Ezra Dyer: Making EVs Stranger
From the November 2022 issue of Vehicle and Driver.
The Ford Eluminator concept truck ruined me. Ever since Ford announced its electric barrel engine, I’ve dreamed of ordering a ’90s Bronco (or two). But then I had to drive Ford’s own 1978 retro-rod F-100 on the road. town in Charlotte, and it’s so good that nothing I can create will ever compare. Eluminator promotes like performance Mustang Mach-E GT with a cool old truck body covering its running parts, that’s exactly what it is. It’s tight, nimble, and incredibly fast, and I could never hope to build anything like it. But Ford can, and certainly should, because the Eluminator has an attribute that can be elusive for electric vehicles: personality.
If you drive a particular electric vehicle all the time, you may never realize that they all drive exactly the same. When I’m in electric car of the year During testing, I started to get frustrated when I switched between the Lucid Air and the Volvo C40 Recharge and realized they both drove like a Tesla Model S Plaid, drove like a Rivian R1T. Sure, there are changes in suspension, steering and brakes, but pin the accelerator to the floor and what happens next will only vary in degree: smooth, quick acceleration. I love the no-waiting explosions offered by the tram, but the homogenous behavior is a real loser. That means for an EV to distinguish itself, the rest of the car is better off having to be weird. Like maybe it’s shaped like a 44-year-old regular taxi pickup, or in the shape of a BMW iX.
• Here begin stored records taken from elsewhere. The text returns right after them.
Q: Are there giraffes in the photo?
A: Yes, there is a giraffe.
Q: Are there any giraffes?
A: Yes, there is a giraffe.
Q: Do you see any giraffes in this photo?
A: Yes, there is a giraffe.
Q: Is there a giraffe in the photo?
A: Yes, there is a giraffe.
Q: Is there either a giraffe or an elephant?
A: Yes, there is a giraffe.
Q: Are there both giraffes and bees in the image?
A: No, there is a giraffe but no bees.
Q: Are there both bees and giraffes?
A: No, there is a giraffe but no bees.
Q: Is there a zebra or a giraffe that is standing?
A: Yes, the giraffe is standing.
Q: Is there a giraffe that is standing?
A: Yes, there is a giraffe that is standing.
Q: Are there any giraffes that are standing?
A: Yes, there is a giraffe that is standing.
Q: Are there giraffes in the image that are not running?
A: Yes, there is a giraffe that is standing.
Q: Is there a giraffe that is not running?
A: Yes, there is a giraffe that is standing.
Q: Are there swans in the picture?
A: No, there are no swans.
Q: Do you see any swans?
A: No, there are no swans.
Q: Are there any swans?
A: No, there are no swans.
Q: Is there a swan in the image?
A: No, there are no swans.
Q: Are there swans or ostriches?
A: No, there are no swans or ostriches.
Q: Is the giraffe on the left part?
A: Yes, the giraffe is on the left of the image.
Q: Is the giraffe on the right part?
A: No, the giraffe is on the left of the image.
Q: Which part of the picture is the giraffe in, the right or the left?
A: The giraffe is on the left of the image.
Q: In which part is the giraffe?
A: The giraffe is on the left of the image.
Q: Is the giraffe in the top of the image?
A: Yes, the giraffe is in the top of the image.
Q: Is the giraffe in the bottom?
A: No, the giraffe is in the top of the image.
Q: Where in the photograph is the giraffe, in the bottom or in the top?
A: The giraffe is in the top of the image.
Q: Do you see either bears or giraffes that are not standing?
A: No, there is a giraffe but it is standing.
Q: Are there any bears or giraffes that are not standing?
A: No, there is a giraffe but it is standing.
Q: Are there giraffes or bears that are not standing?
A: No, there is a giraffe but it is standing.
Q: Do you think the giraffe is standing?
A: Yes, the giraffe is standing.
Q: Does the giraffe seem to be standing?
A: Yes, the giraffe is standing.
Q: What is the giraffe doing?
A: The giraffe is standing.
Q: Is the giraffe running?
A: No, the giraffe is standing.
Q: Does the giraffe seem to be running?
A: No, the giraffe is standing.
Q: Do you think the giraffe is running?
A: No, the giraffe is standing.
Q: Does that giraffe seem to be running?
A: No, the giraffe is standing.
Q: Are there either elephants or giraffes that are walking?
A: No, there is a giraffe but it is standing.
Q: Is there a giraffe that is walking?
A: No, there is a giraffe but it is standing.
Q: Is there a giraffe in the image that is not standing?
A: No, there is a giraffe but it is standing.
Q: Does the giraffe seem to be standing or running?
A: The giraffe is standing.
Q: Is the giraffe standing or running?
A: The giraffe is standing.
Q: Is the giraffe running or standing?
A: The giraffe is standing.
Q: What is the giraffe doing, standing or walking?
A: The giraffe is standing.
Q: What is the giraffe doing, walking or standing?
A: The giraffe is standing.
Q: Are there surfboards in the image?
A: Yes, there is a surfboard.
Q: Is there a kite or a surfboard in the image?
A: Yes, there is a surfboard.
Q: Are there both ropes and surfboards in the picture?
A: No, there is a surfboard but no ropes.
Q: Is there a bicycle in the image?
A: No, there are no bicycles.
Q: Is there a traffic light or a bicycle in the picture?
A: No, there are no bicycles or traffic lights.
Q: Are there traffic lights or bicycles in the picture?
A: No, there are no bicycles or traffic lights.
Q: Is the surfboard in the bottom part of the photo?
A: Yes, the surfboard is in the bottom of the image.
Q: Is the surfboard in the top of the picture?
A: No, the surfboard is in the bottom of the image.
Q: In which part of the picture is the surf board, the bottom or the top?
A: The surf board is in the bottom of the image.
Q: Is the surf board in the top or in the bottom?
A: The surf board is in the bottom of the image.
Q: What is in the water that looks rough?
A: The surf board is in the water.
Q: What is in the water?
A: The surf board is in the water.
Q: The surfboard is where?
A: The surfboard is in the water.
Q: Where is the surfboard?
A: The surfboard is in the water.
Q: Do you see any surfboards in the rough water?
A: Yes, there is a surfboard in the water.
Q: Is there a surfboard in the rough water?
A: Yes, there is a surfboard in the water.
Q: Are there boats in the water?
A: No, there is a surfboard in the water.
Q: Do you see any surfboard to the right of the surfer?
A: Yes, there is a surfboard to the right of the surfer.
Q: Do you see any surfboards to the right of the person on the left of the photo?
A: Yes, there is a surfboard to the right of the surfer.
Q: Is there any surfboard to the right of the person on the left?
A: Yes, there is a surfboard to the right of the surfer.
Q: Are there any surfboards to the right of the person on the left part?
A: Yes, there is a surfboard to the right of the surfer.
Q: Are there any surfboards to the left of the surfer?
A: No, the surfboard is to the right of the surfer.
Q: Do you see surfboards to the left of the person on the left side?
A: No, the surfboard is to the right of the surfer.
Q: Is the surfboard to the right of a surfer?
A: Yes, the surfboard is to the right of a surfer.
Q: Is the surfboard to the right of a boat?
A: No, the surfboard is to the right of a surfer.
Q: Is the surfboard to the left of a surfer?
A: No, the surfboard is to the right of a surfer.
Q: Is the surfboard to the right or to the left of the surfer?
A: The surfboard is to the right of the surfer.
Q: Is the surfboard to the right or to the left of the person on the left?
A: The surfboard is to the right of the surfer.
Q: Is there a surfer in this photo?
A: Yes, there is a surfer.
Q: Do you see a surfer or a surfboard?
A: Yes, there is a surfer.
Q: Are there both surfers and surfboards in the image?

BMW is conducting a type of customer A/B test, offering traditional electric vehicles (i4) alongside pioneering lunar modules like the iX. Give me the freakmobile. In the i4 M50, you look around the cabin, see a 3-series sedan, and then get upset when it doesn’t perform like an M3. In the iX M60, your frame of reference is blurred by the crystal-finished switchgear, electrochemical canopy, and soundtrack scored by Hans Zimmer. Even body shape isn’t easy to compare — I think it’s a sneaky wagon with 811 pound-feet of torque. Lower the suspension two inches and it’s an M5 Touring from another dimension.
While BMW positions its petrol and electric sedans as different models, Genesis is bold enough to offer internal combustion and electric versions of the same unfinished car, the G80. I drove back and expected I’d prefer the EV—with 365 horsepower, it hit 60 mph in 4.1 seconds, 0.6 seconds faster than the V-6. Alas, speed isn’t everything. Electrified G80 (hot name alert!) Easily hidden, tweaked, and fast. But if you climb up after driving a G80 Sport with a V-6, you’ll immediately remember the involvement of the senses you’ve been lacking: hearing the turbo as the torque increases and The gearbox creaks when shifting, accompanied by a harmonious ridge from the exhaust. It’s dinosaur technology, I know. But in another conventional car, the engine is at the heart of the experience. Electrified G80 is a handsome cipher. Shame on its EV nature, it took me about five minutes from opening the rear license plate to find the charging port before I used the owner’s manual and learned that one corner of the grille opened up. for charging. That begs the question: Why would an EV even have anything that looks like a grille?
When it comes to electric cars, the weirder the better. Make them look like 1978 F-100s. Make them look like flying saucers. Gives me a brighter neon purple glow when I stomp on the gas. Place the steering wheel in the center of the front bench seat on my six-wheel drive convertible. Let’s have a clear break for the weird side. General Motors brought the Hummer back. But this is a job for Saab.